Ces deux philosophies ne sont pas compatibles. Mais on n'est pas obligé de choisir la philosophie américaine juste parce qu'elle a plus d'argent derrière. On peut construire un groupe qui scale l'unicité au lieu de la standardiser. Qui préserve la connaissance tacite au lieu de l'éliminer. Qui grandit sans détruire ce qu'il a acheté.
Ce n'est pas le chemin le plus rapide. Ce n'est pas le chemin qu'on enseigne en MBA. Mais c'est le chemin qui fonctionne pour les entreprises italiennes. Et c'est peut-être le chemin qui construit quelque chose qui dure.
“L'entreprise italienne sert la famille, les employés, la communauté, les générations futures. Le profit est un moyen. Pas la fin.”
Questions Fréquentes
Pourquoi le playbook PE américain ne fonctionne-t-il pas sur les PME italiennes ?+
Parce que le playbook (comme le VSOP de Vista Equity, 100+ procédures standardisées) est conçu pour des entreprises à connaissance explicite — code, processus, métriques, tout codifiable et réplicable. Les PME familiales italiennes sont des conteneurs de connaissance tacite : relations trentenaires avec des fournisseurs, intuitions transmises, façons de traiter les clients qui ne sont écrites nulle part. Standardiser ces entreprises revient à supprimer ce qui fait leur valeur.
Quelle est la différence entre connaissance tacite et connaissance explicite ?+
Concept de Nonaka et Takeuchi (modèle SECI). La connaissance explicite est celle qu'on peut écrire dans un manuel — mesurer, standardiser, transférer. La connaissance tacite vit dans les relations, l'intuition, l'expérience. On ne peut pas la codifier. Dans les PME italiennes, la connaissance tacite EST l'entreprise : la relation avec ce fournisseur construite en 30 ans, l'intuition sur ce matériau qui vient du grand-père, la façon de traiter les clients.

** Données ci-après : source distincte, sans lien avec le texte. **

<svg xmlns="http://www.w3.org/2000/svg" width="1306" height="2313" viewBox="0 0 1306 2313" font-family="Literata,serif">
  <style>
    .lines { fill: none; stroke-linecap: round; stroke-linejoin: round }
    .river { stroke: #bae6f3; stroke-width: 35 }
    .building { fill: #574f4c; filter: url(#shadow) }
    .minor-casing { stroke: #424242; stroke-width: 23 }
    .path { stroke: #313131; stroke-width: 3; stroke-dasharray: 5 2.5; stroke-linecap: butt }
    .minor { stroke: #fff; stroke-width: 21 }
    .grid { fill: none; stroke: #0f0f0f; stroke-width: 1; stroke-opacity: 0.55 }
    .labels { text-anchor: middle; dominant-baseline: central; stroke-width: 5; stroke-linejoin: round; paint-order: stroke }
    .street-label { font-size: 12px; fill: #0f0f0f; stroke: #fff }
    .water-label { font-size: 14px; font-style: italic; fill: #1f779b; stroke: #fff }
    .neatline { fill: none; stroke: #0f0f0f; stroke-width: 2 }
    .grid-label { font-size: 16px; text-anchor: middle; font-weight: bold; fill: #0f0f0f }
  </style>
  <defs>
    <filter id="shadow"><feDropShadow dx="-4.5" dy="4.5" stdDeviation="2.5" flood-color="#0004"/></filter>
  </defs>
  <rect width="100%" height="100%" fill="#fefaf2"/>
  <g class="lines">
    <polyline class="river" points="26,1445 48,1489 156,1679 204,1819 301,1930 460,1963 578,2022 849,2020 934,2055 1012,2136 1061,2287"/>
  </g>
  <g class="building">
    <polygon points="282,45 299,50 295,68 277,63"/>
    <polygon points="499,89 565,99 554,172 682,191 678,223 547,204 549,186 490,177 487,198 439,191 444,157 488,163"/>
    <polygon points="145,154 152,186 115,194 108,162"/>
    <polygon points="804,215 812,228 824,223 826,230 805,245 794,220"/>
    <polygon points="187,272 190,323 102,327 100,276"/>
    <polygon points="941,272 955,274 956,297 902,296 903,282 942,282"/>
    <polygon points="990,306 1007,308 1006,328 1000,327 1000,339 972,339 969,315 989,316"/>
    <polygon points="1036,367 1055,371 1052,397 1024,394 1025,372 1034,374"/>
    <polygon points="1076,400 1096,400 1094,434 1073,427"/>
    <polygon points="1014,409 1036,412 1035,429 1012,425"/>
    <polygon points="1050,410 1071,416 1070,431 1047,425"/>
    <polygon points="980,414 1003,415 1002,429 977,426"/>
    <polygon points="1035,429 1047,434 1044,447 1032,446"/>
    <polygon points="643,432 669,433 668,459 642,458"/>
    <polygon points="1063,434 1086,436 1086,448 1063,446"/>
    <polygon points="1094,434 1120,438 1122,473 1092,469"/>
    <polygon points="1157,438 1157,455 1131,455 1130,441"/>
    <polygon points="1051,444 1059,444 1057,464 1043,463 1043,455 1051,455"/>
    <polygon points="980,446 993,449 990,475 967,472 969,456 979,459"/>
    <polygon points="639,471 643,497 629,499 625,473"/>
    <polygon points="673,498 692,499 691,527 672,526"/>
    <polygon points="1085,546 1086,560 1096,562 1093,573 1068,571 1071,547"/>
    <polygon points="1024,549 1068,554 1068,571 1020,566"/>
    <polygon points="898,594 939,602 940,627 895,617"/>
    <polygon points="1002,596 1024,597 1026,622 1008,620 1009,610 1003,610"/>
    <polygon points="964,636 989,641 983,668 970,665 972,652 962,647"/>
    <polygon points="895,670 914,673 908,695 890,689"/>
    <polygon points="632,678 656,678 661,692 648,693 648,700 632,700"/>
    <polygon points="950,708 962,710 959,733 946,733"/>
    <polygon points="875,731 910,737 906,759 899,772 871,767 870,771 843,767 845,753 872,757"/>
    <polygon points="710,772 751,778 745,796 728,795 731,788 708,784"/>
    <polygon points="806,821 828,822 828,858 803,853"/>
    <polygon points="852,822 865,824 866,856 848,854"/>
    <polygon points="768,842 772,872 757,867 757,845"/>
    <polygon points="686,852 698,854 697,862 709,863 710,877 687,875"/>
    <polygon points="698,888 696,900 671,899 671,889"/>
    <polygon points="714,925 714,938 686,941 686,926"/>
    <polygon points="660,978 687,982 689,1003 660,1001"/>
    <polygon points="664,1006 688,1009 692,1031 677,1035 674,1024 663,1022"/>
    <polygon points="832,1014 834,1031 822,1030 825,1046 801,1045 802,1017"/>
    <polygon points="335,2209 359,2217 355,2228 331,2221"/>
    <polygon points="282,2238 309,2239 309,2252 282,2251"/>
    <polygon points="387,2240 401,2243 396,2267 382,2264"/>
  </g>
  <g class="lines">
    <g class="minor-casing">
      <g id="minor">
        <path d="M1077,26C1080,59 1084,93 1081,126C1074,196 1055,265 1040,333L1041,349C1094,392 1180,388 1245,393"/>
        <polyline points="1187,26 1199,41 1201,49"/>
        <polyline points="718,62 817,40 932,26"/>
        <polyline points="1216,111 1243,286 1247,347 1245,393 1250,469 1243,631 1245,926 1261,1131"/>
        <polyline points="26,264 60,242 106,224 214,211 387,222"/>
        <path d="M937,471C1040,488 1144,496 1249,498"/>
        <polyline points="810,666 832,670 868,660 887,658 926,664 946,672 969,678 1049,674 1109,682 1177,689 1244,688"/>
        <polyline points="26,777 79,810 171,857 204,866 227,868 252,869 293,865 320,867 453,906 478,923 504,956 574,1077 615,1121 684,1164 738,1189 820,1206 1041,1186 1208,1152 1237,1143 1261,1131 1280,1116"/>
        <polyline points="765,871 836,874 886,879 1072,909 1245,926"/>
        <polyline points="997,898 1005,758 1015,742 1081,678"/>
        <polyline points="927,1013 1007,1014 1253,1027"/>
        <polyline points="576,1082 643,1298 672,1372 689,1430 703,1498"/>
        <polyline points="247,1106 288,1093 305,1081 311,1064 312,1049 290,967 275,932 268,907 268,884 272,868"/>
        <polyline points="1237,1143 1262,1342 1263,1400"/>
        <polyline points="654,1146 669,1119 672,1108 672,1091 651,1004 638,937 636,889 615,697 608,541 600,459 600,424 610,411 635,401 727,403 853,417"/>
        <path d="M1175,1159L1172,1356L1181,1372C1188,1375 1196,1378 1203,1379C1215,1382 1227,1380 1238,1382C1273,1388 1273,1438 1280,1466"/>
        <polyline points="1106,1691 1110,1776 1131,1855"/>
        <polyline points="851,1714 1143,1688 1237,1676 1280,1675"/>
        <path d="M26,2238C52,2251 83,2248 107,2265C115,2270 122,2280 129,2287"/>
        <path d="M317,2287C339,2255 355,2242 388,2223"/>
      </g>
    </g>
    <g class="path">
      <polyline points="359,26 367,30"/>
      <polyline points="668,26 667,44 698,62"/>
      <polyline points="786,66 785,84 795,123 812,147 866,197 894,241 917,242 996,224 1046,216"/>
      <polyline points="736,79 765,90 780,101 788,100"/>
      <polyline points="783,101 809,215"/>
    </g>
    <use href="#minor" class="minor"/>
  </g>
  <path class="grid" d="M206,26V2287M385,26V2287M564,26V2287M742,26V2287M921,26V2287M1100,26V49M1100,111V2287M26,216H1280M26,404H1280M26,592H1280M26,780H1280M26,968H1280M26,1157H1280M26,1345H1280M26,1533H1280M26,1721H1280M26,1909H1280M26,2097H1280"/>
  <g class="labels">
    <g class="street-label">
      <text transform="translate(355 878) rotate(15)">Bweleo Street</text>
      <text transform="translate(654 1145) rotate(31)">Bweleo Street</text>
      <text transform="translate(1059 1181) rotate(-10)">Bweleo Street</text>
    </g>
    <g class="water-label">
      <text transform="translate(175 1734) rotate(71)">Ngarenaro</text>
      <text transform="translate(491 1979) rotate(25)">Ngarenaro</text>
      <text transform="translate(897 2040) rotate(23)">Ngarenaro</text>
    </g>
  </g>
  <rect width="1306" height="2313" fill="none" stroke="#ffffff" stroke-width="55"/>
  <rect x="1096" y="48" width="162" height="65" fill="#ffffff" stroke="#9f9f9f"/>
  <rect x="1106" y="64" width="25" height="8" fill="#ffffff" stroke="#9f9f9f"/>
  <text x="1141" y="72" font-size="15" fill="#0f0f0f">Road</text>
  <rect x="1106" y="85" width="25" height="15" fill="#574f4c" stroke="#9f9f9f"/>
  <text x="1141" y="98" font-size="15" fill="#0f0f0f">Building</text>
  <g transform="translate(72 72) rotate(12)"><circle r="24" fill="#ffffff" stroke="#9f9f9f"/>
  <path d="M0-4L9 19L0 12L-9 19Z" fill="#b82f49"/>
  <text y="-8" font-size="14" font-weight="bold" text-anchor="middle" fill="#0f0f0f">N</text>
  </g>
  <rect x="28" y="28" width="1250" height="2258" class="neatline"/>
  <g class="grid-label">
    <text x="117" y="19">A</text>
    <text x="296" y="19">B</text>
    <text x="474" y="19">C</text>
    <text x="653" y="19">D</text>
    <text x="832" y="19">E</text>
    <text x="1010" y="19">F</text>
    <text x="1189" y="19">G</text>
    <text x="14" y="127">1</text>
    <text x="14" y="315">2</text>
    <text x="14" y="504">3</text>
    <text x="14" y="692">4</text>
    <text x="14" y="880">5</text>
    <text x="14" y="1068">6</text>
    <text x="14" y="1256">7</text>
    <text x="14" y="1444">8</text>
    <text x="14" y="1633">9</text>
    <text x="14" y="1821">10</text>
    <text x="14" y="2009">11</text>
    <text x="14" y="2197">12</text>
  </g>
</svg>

Qu'est-ce que le framework "Scale l'unicité" ?+
Un framework alternatif au playbook PE américain, basé sur 4 principes : (1) Identifier avant d'intégrer — passer 90 jours à cartographier la connaissance tacite. (2) Amplifier au lieu de remplacer — donner plus de ressources à ce qui fonctionne, pas le remplacer. (3) Transférer par osmose — 6 mois d'accompagnement, pas des manuels. (4) Créer des synergies par le bas — échange entre personnes, pas centralisation du pouvoir.
Quelles sont les premières étapes après une acquisition de PME italienne ?+
Trois étapes : (1) Audit de la connaissance tacite — pour chaque entreprise, identifier les 5 personnes sans lesquelles elle ne fonctionne pas. (2) Indicateurs de préservation — ajouter au reporting : rétention des employés pré-acquisition, rétention des fournisseurs historiques, accessibilité du fondateur. (3) Ralentir l'intégration — chaque mois passé à comprendre avant de changer est un mois de valeur préservée.